Begin with the line in which "Nilfisk VP 6" appears and end with the final line of the entries. Retype each one exactly and add nothing.

Start of Block

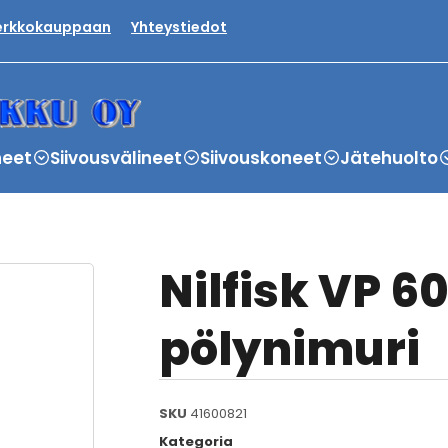
verkkokauppaan
Yhteystiedot
neet
Siivousvälineet
Siivouskoneet
Jätehuolto
Nilfisk VP 6
pölynimuri
SKU
41600821
Kategoria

End of Block

## Response to the exercise
Nilfisk VP 6
pölynimuri
SKU
41600821
Kategoria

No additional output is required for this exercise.